# Start of Extract

Sure. I will take a look.

> Thanks,

> 

> Christophe.

> 

> 

> 

> >> > Ok for trunk ?

> >>

> >> +      /*Calculate the unrolling factor based on the smallest type.  */

> >> +      unrolling_factor

> >>

> >> Space after /* missing.

> >>

> >> +      unrolling_factor

> >> +       = least_common_multiple (max_nunits, group_size)/group_size;

> >>

> >> spaces before/after the '/'

> >>

> >> +      if (max_nunits > nunits

> >> +         && unrolling_factor != 1

> >> +         && is_a <bb_vec_info> (vinfo))

> >>         {

> >>           if (dump_enabled_p ())

> >> -            dump_printf_loc (MSG_MISSED_OPTIMIZATION, vect_location,

> >> -                            "Build SLP failed: unrolling required in basic"

> >> -                            " block SLP\n");

> >> +             dump_printf_loc (MSG_MISSED_OPTIMIZATION,

> >> +                              vect_location,

> >> +                              "Build SLP failed: unrolling "

> >> +                              "required in basic block SLP\n");

> >>           vect_free_slp_tree (node);

> >>           loads.release ();

> >>           return false;

> >>         }

> >>

> >> +      if (is_a <bb_vec_info> (vinfo)

> >> +         && max_nunits < group_size

> >> +         && unrolling_factor != 1)

> >>

> >> please merge these.  I think you have a not covered case of

> >> max_nunits == nunits, max_nunits > group_size.

> >> So do

> >>

> >>     if (unrolling_factor != 1

> >>         && is_a <...>)

> >>      {

> >>         if (max_nunits >= group_size)

> >>           {

> >>              first error

> >>           }

> >>         ... signal fatal mismatch instead...

> >>      }

> >>     else

> >>      {

> >>

> >> Ok with that change.

> >

> > Thank you for the review. I updated and patch and up streamed it to trunk.

> > Ref: https://gcc.gnu.org/viewcvs/gcc?view=revision&revision=236582

> >

> > Regards,

> > Venkat.


Regards,
Venkat.

# End of Extract
# Start of Listed records

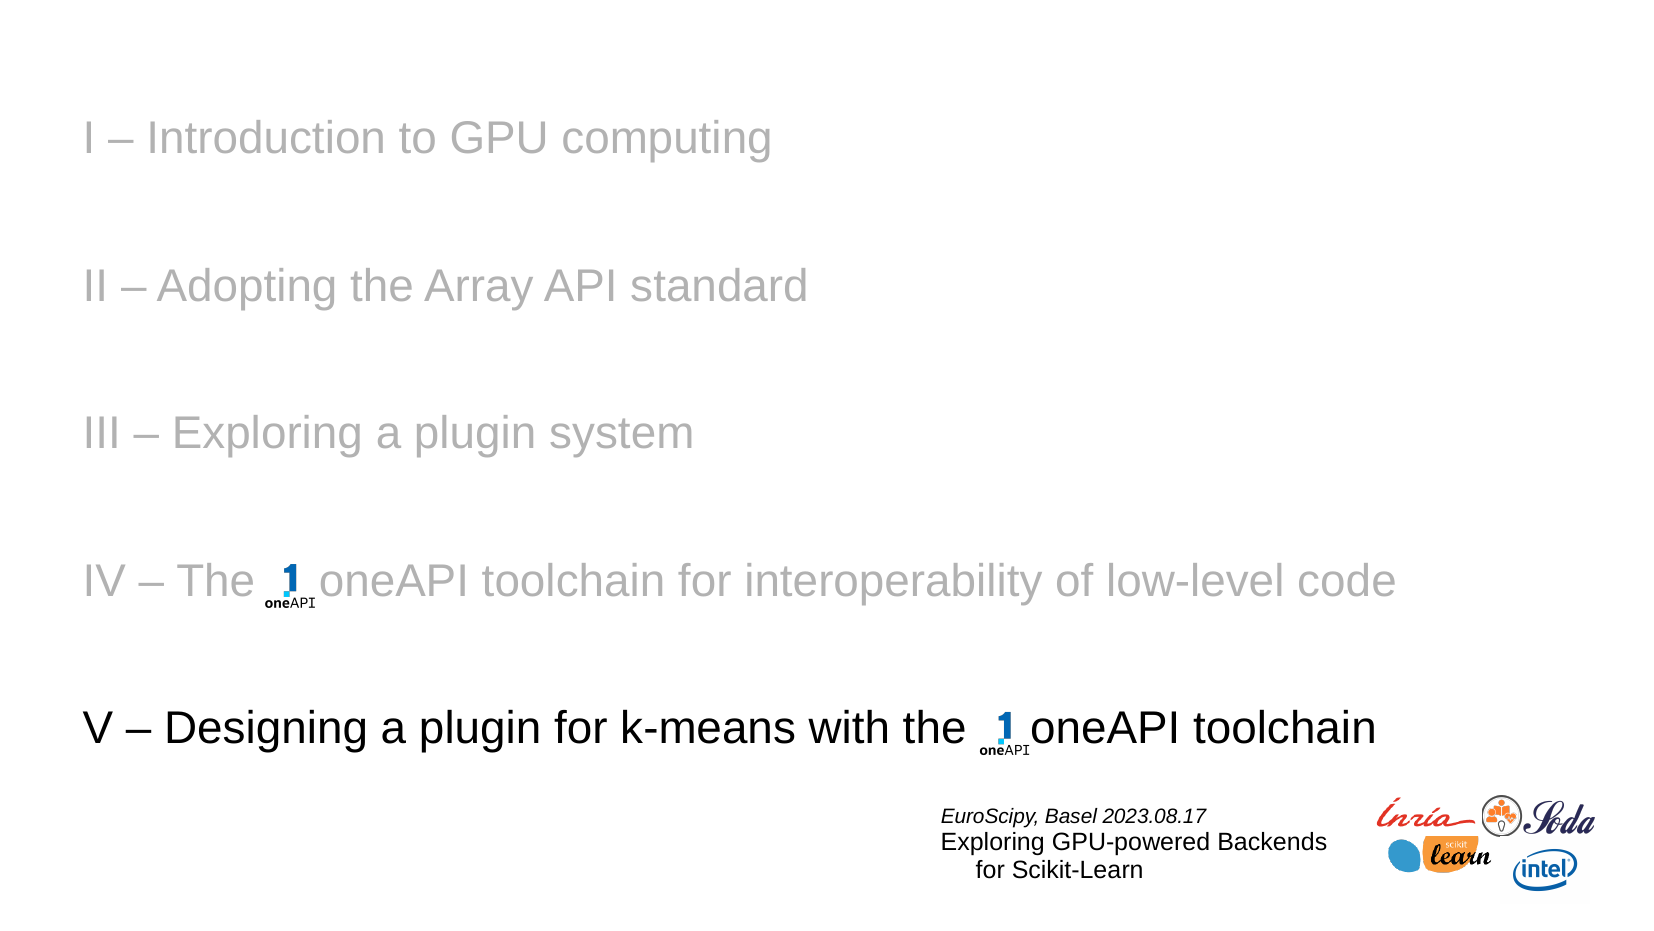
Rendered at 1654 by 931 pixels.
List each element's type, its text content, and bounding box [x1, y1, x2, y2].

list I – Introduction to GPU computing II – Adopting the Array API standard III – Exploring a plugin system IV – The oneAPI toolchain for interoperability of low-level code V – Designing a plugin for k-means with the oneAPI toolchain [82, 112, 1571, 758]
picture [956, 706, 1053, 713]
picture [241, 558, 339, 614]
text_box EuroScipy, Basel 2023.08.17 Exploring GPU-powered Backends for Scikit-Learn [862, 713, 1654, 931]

# End of Listed records
# Start of Listed records

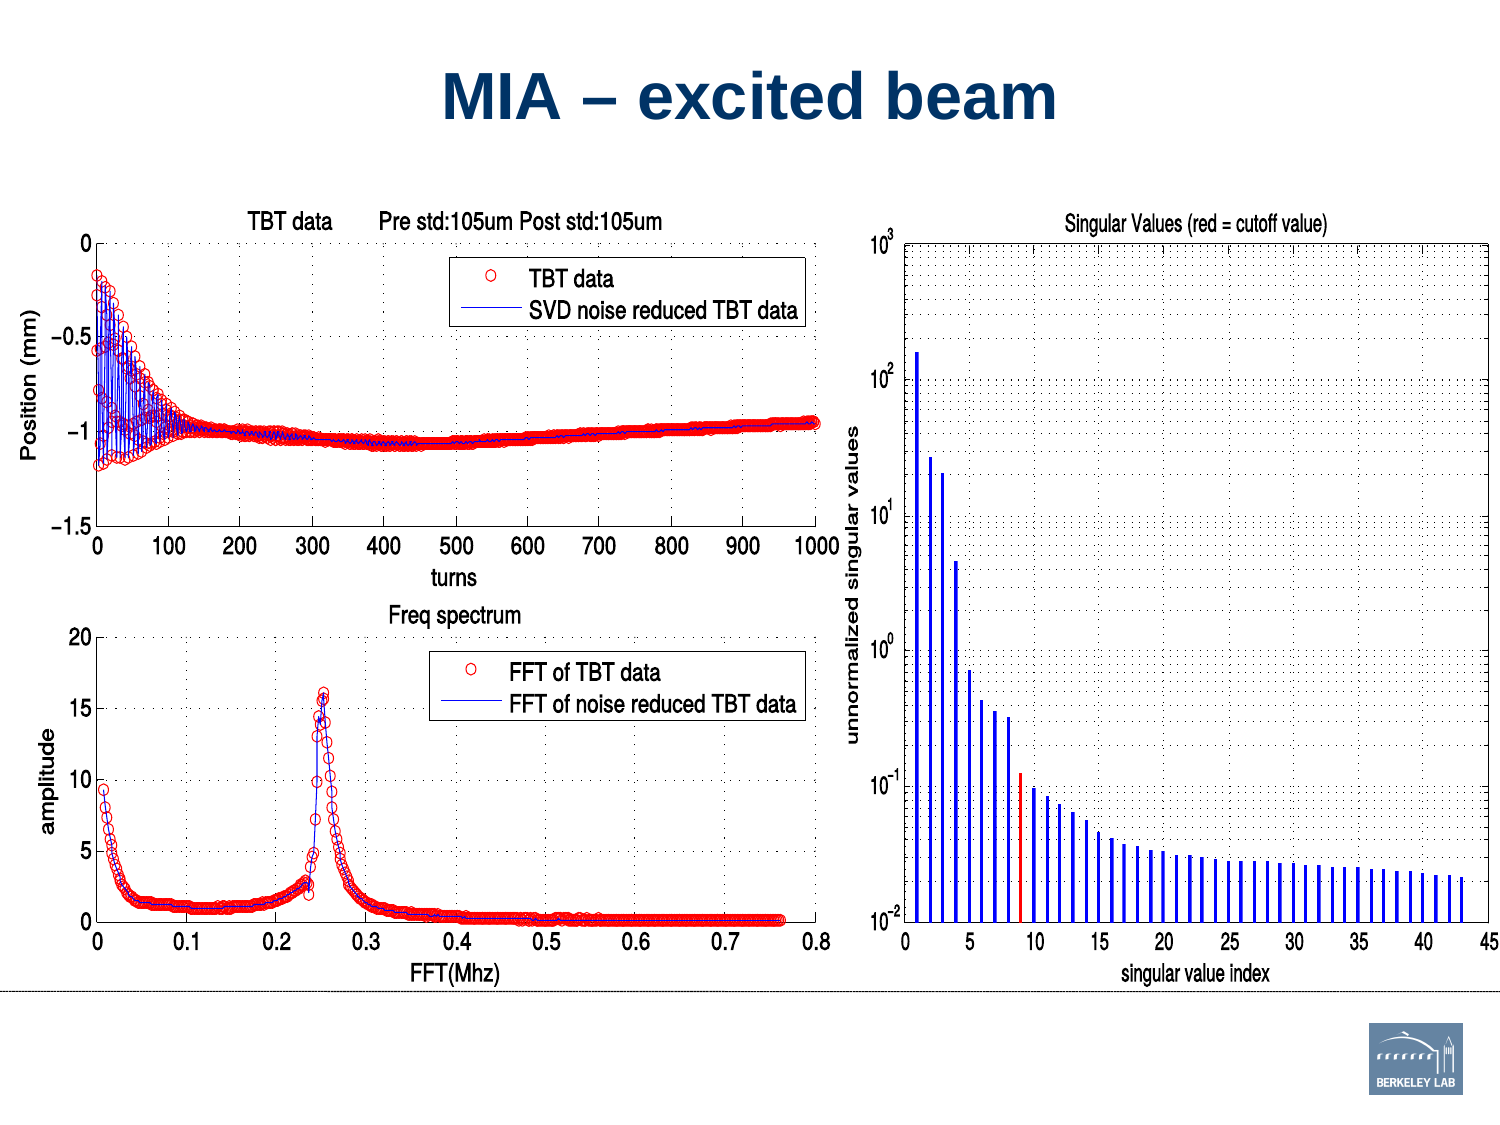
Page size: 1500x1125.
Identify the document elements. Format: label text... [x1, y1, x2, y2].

# End of Listed records
# Start of Listed records

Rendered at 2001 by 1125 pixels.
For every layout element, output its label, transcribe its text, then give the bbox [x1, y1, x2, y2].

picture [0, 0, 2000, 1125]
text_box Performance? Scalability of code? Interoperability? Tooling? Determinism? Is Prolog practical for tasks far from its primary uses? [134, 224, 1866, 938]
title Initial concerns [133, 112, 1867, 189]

# End of Listed records

● What to do
A: Translate the sentence "I will take a look." from the code review thread into Spanish.
B: Continue the code review thread from its last line.

● Exercise results
A: Le echaré un vistazo.

B:
Christophe Lyon May 25, 2016, 7:51 a.m. UTC | #5
On 25 May 2016 at 05:29, Kumar, Venkataramanan
<Venkataramanan.Kumar@amd.com> wrote:
> Hi Christophe,
>
>> -----Original Message-----
>> From: Christophe Lyon [mailto:christophe.lyon@linaro.org]
>> Sent: Tuesday, May 24, 2016 8:45 PM
>> To: Kumar, Venkataramanan <Venkataramanan.Kumar@amd.com>
>> Cc: Richard Biener <richard.guenther@gmail.com>; gcc-patches@gcc.gnu.org
>> Subject: Re: [Patch V2] Fix SLP PR58135.
>>
>> Hi Venkat,
>>
>>
>> On 23 May 2016 at 11:54, Kumar, Venkataramanan
>> <Venkataramanan.Kumar@amd.com> wrote:
>> > Hi Richard,
>> >
>> >> -----Original Message-----
>> >> From: Richard Biener [mailto:richard.guenther@gmail.com]
>> >> Sent: Thursday, May 19, 2016 4:08 PM
>> >> To: Kumar, Venkataramanan <Venkataramanan.Kumar@amd.com>
>> >> Cc: gcc-patches@gcc.gnu.org
>> >> Subject: Re: [Patch V2] Fix SLP PR58135.
>> >>
>> >> On Wed, May 18, 2016 at 5:29 PM, Kumar, Venkataramanan
>> >> <Venkataramanan.Kumar@amd.com> wrote:
>> >> > Hi Richard,
>> >> >
>> >> >> -----Original Message-----
>> >> >> From: Richard Biener [mailto:richard.guenther@gmail.com]
>> >> >> Sent: Tuesday, May 17, 2016 5:40 PM
>> >> >> To: Kumar, Venkataramanan <Venkataramanan.Kumar@amd.com>
>> >> >> Cc: gcc-patches@gcc.gnu.org
>> >> >> Subject: Re: [Patch V2] Fix SLP PR58135.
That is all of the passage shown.